I am making a wedding cake for my brother. They want 4 tiers. I want to use the pans I already have as this is a gift and I would prefer not to buy a new pan. The cake will need to serve 100, they will be serving the top tier. It will be buttercream with a minimal border and gumpaste fall leaves as the only decorations and embellishments. I was thinking 6, 10, 12, 14 , but Im uncertain. I want enough space between each tier to place a few gumpaste leaves but I also want the cake to be tall and elegant.
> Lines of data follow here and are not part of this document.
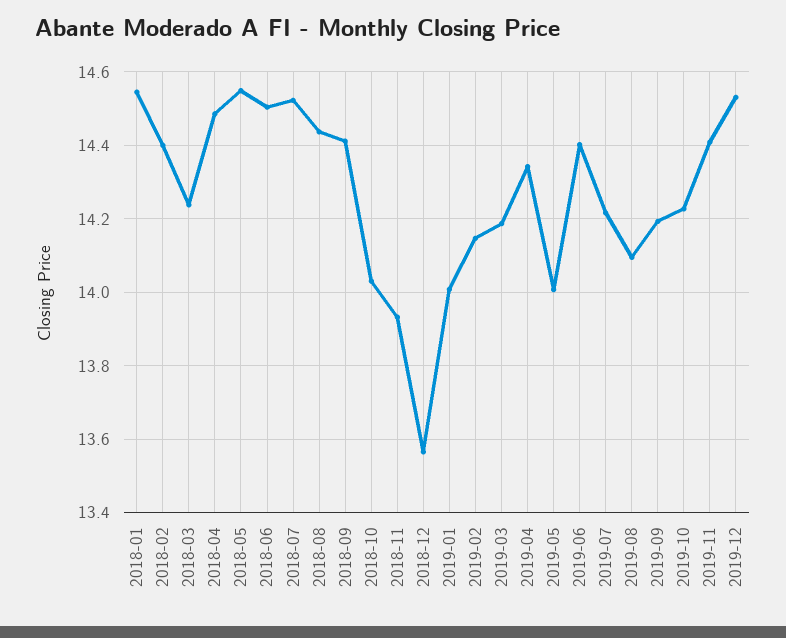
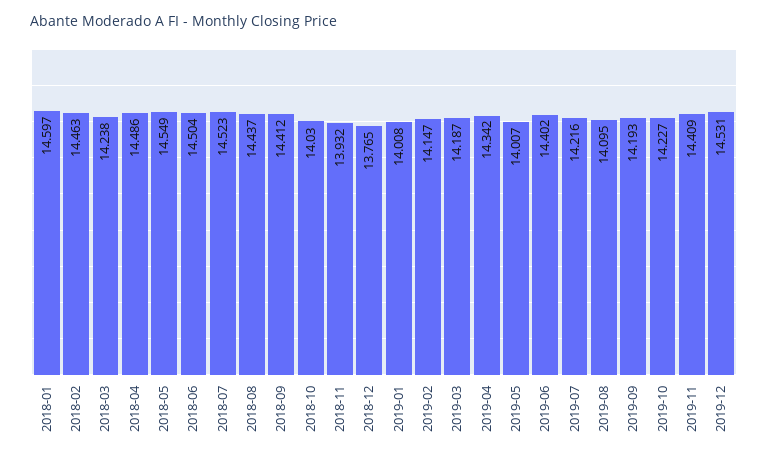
  {
-   "2018-01": 14.54,
+   "2018-01": 14.597,
-   "2018-02": 14.4,
+   "2018-02": 14.463,
    "2018-03": 14.238,
    "2018-04": 14.486,
    "2018-05": 14.549,
    "2018-06": 14.504,
    "2018-07": 14.523,
    "2018-08": 14.437,
    "2018-09": 14.412,
    "2018-10": 14.03,
    "2018-11": 13.932,
-   "2018-12": 13.56,
+   "2018-12": 13.765,
    "2019-01": 14.008,
    "2019-02": 14.147,
    "2019-03": 14.187,
    "2019-04": 14.342,
    "2019-05": 14.007,
    "2019-06": 14.402,
    "2019-07": 14.216,
    "2019-08": 14.095,
    "2019-09": 14.193,
    "2019-10": 14.227,
    "2019-11": 14.409,
    "2019-12": 14.531
  }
I own pans 6,8,10,12,14. Any advice would be appreciated :) Also, I would rather have too much cake and a grand looking wedding cake than the right number of servings and a squatty cake.
what about shaving off an inch on two of the tiers? do a 14 x 11 x 8 x 5--i think that is the prettiest graduation in a classic cake--so you'd have to trim the 12 and the 6 a bit--if you have an 11" and a 5" board--just lay it on top and cut to size--no biggie
sometimes that makes people nervous--just an idea--
another really elegant idea--gum paste leaves are awesome and chocolate ones are even more so--IF you have time & interest to learn if you don't already know how--i'm just blathering here ;)
i mean i go out and get the leaves i want and wash them and -- it's so much dang fun
hey something else-- a big deal regarding proportion is to make the bottom tier taller than the others by a half or full inch and then make the top tier the shortest by a half inch or so--
or at least 'appear' to be taller--even if you hot glue a stack of 13.5" cardboard circles together or use an inch tall piece of foam that's 13.5" around (cakes loose about a half inch in the oven right) to create the right height for the bottom tier--set the bottom cake tier on that to elevate it and then ice it all so it looks like one tier--if you don't bake them tall enough.
just some thoughts for you--what a wonderful project you get to do!